C’est pourquoi on pourrait craindre le pire de Upton Sinclair (1878-1968). Résolument engagé à gauche, férocement anti-capitaliste, Upton Sinclair a publié des romans dont le but avoué était de dénoncer l’organisation sociale et économique des pays capitalistes en général et des États-Unis en particulier. Le roman qui l’a rendu célèbre, « La Jungle » (1905), se déroule dans la ville de Chicago au temps où celle-ci était entièrement organisée autour de gigantesques abattoirs dont l’auteur décrit le fonctionnement cauchemardesque. Intéressant mais très didactique, « La Jungle » s’achève sur un pensum idéologique de plusieurs pages qui fleure bon le futur réalisme socialiste.

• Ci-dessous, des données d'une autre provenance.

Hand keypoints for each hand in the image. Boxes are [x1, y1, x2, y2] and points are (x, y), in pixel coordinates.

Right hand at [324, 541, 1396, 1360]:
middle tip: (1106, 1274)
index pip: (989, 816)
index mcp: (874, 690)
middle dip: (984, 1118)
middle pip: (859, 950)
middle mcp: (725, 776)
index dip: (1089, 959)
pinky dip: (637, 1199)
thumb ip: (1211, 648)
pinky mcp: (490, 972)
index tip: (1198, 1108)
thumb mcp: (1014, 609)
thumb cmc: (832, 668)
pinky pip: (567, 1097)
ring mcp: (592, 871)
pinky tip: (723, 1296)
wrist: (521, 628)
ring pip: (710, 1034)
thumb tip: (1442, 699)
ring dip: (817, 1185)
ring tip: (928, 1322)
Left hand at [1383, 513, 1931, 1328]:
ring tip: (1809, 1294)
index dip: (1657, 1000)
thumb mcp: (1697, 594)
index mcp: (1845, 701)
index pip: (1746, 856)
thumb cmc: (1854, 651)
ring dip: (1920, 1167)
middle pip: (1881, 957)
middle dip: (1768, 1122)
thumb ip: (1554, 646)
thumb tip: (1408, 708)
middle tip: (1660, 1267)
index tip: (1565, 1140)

Mais en 1926, Upton Sinclair publie un véritable chef-d’œuvre : « Pétrole ! ». Le livre est centré sur le personnage de « Bunny », le fils d’un exploitant pétrolier indépendant à la réussite insolente, J. Arnold Ross. Le texte réunit tous les éléments d’un grand roman, sans rien sacrifier des convictions politiques de l’auteur (mais sans sacrifier le souci artistique à la défense de ces convictions). On suit d’abord les aventures de J. Arnold Ross qui parcourt les Etats-Unis à la recherche de nouveaux terrains pétrolifères en compagnie de son fils, dont il compte bien faire son héritier et successeur. Upton Sinclair rend parfaitement bien la frénésie, l’enthousiasme de cette Amérique qui s’imagine en route vers la prospérité et le progrès sans limite.

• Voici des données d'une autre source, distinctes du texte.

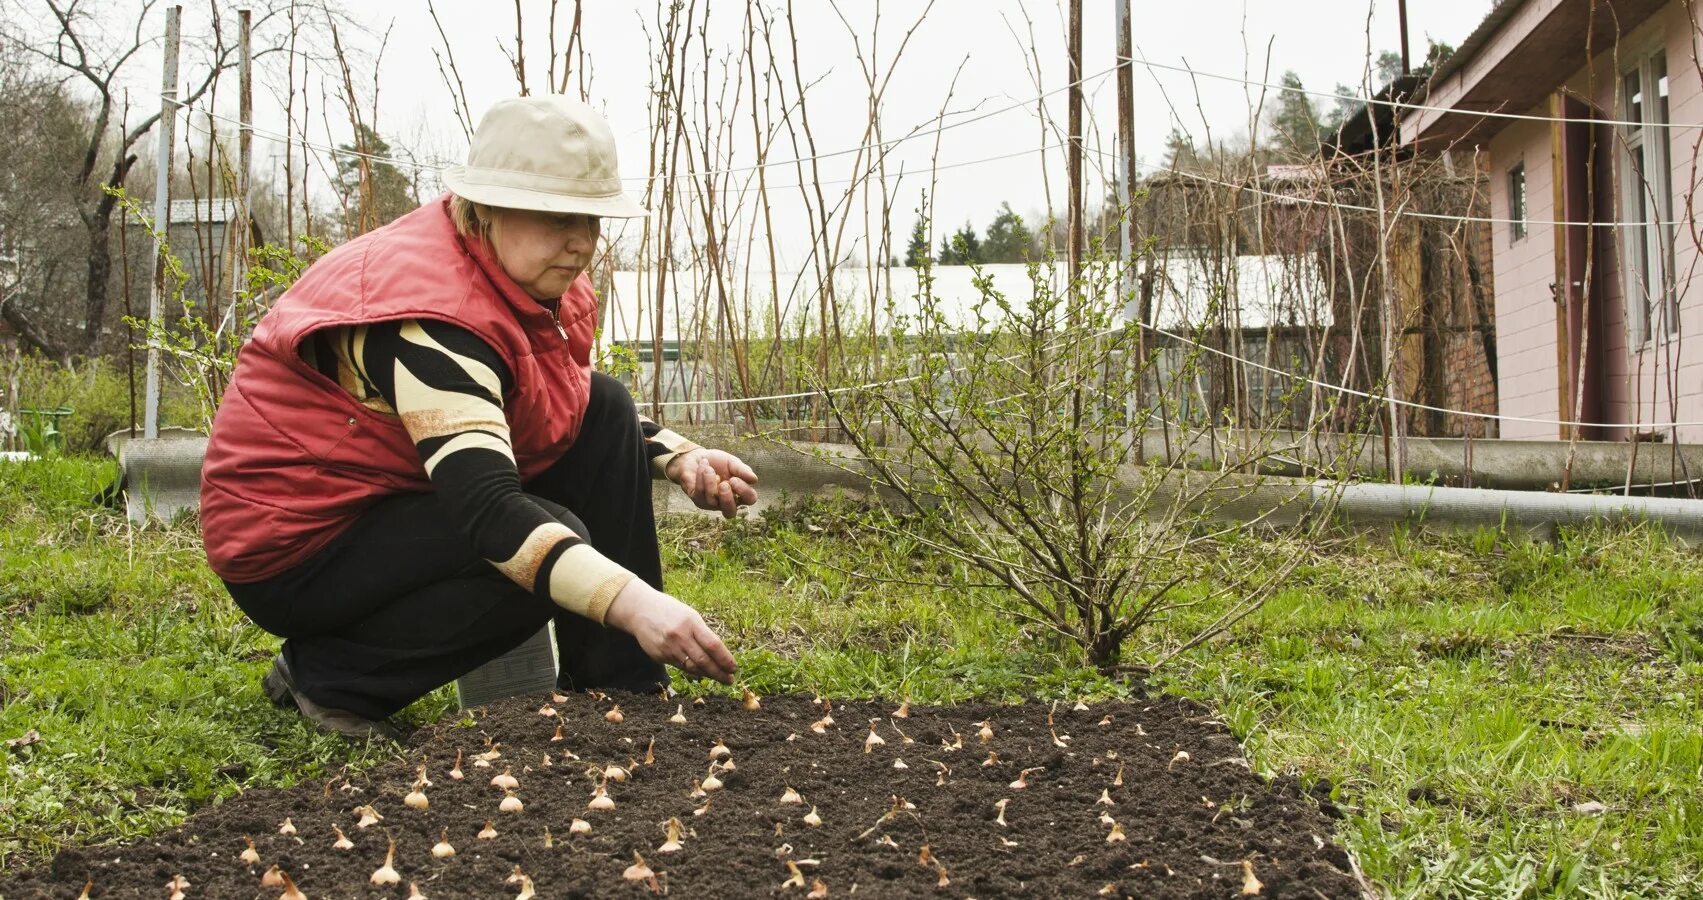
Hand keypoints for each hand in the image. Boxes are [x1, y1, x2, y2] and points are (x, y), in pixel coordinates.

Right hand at [604, 578, 737, 682]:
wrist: (639, 610)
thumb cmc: (670, 611)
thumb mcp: (689, 615)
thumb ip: (702, 633)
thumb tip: (719, 654)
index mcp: (691, 622)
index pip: (713, 645)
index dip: (725, 659)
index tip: (734, 667)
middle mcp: (680, 636)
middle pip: (703, 660)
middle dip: (719, 672)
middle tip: (730, 679)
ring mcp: (668, 647)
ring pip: (692, 667)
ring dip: (707, 674)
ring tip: (719, 677)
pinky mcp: (659, 655)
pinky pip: (680, 666)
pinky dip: (692, 670)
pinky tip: (701, 672)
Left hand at [667, 448, 758, 518]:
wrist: (696, 456)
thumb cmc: (718, 462)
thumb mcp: (732, 463)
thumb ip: (742, 470)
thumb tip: (754, 479)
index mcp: (739, 493)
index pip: (749, 499)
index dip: (744, 492)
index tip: (734, 479)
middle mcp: (725, 502)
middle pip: (730, 513)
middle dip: (727, 500)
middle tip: (724, 485)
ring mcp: (710, 504)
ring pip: (712, 501)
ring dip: (710, 482)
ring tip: (708, 468)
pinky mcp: (697, 499)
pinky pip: (700, 493)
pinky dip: (701, 477)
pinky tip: (703, 466)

Au fur et à mesure que le récit se déploie (et que l’enfant devient homme), le texte se concentre de plus en plus sur l’évolution de Bunny, l’héritier, qui développe, au contact des ouvriers employés par son père, une conscience de plus en plus aiguë des injustices sociales. Le jeune « prince du pétrole » va se transformer au fil du temps en sympathisant socialiste, déchiré entre son appartenance sociale et ses aspirations idéalistes. C’est là que tout le talent de Upton Sinclair se déploie. Un bon romancier défend ses personnages, tous ses personnages. Et c’est ce que fait Sinclair en déjouant les pièges de la caricature et la tentation de faire des protagonistes du récit de simples archétypes. Chaque personnage agit en fonction d’une logique qui lui est propre et qui, de son point de vue, est rationnelle. Les ouvriers ne sont pas des anges, les entrepreneurs ne sont pas tous des rapaces dénués de toute humanité. Ce souci de camper des personnages complexes permet à « Pétrole ! » d’’être un grand roman et un grand texte politique. En effet, ce ne sont pas les individus qui doivent être jugés moralement, c’est le système politique, économique, social qui est perverti de fond en comble.

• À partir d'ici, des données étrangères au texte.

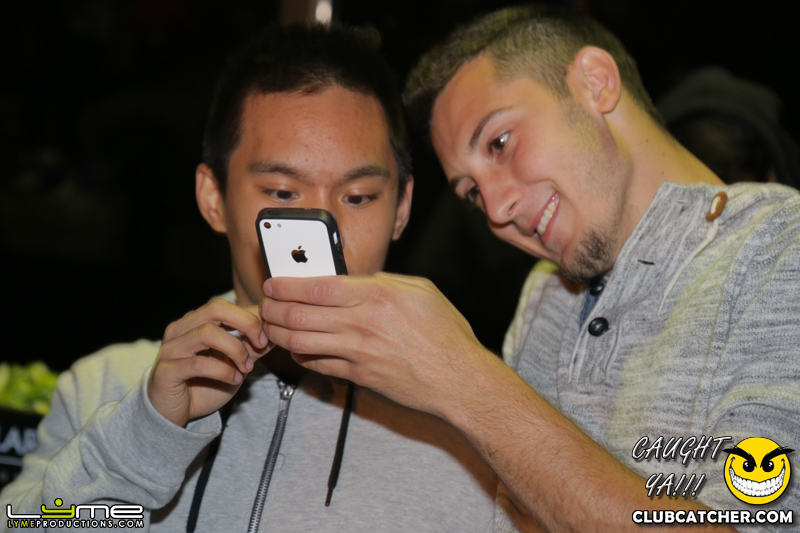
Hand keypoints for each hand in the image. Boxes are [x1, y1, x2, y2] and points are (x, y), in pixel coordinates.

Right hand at [148, 299, 270, 426]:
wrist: (175, 414)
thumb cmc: (204, 384)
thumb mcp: (235, 362)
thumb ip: (252, 345)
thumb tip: (277, 330)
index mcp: (195, 321)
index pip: (227, 305)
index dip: (252, 317)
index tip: (268, 336)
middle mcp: (180, 329)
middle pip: (216, 308)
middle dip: (246, 323)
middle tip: (261, 343)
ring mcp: (171, 348)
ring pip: (208, 333)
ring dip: (236, 350)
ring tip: (247, 368)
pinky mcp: (167, 370)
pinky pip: (199, 363)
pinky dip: (223, 371)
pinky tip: (234, 380)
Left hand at [259, 273, 498, 418]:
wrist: (459, 380)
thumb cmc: (446, 334)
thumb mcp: (419, 290)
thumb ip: (382, 281)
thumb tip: (356, 279)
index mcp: (375, 294)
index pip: (315, 286)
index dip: (285, 285)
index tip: (273, 283)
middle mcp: (361, 322)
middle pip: (298, 314)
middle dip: (272, 308)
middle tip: (264, 304)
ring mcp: (357, 352)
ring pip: (299, 342)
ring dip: (277, 333)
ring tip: (271, 326)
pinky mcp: (358, 376)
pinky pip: (316, 365)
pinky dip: (299, 356)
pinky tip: (296, 350)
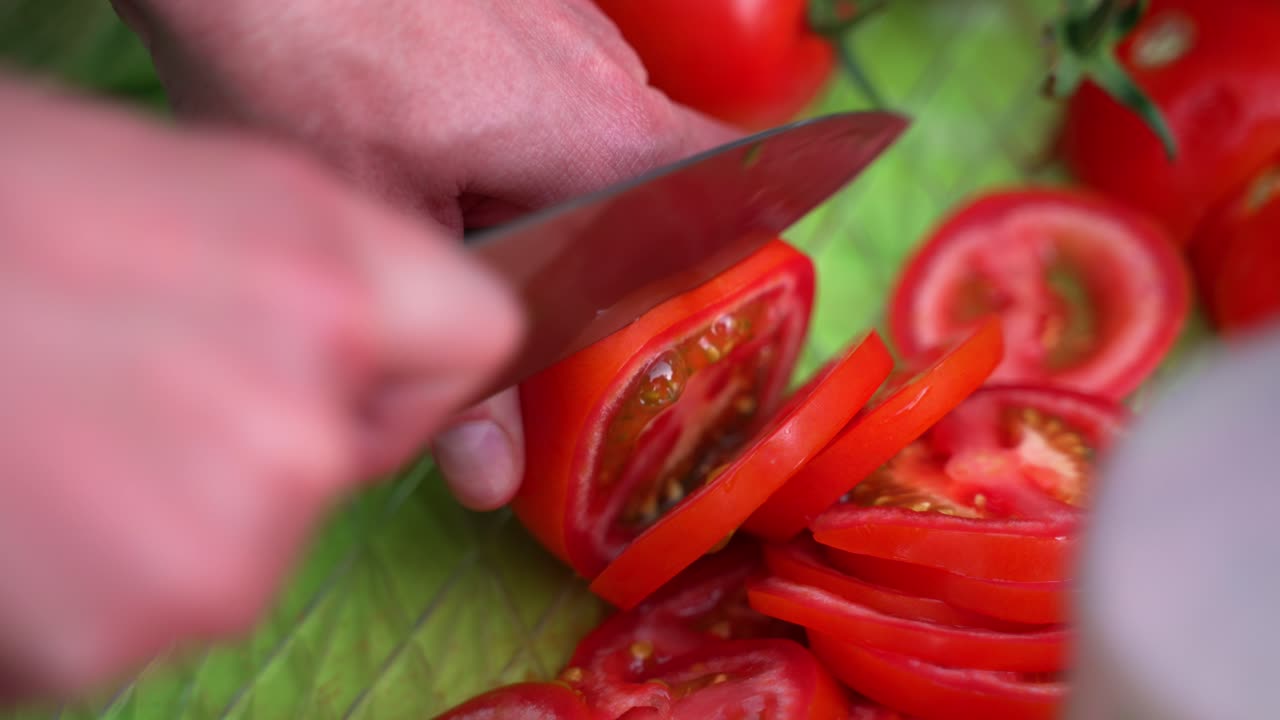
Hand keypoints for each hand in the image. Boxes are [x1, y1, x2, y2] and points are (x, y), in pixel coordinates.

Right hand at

Non seulement « Pétrole ! » est un grand roman mais c’est un livre qui nous apporte une leçon fondamentale sur la littérature. Un roman peut défendre des idées si, et uniquement si, les idées en question découlent de la maîtrise esthétique de l’auteur. L’enseignement philosophique, politique, morale, vient toujours en plus, comme une conséquence, heureuse mais accessoire, de la qualité artistique. Une leçon à méditer à l’heure où, de plus en plus, certains prétendent juger de la qualité des œuvres d’art en fonction de la rectitude idéologique supposée de leur sujet, de leur style et même de la vie privée de leurs auteurs.

Pétrole! , de Upton Sinclair, Le Livre de Poche, 9,60 euros.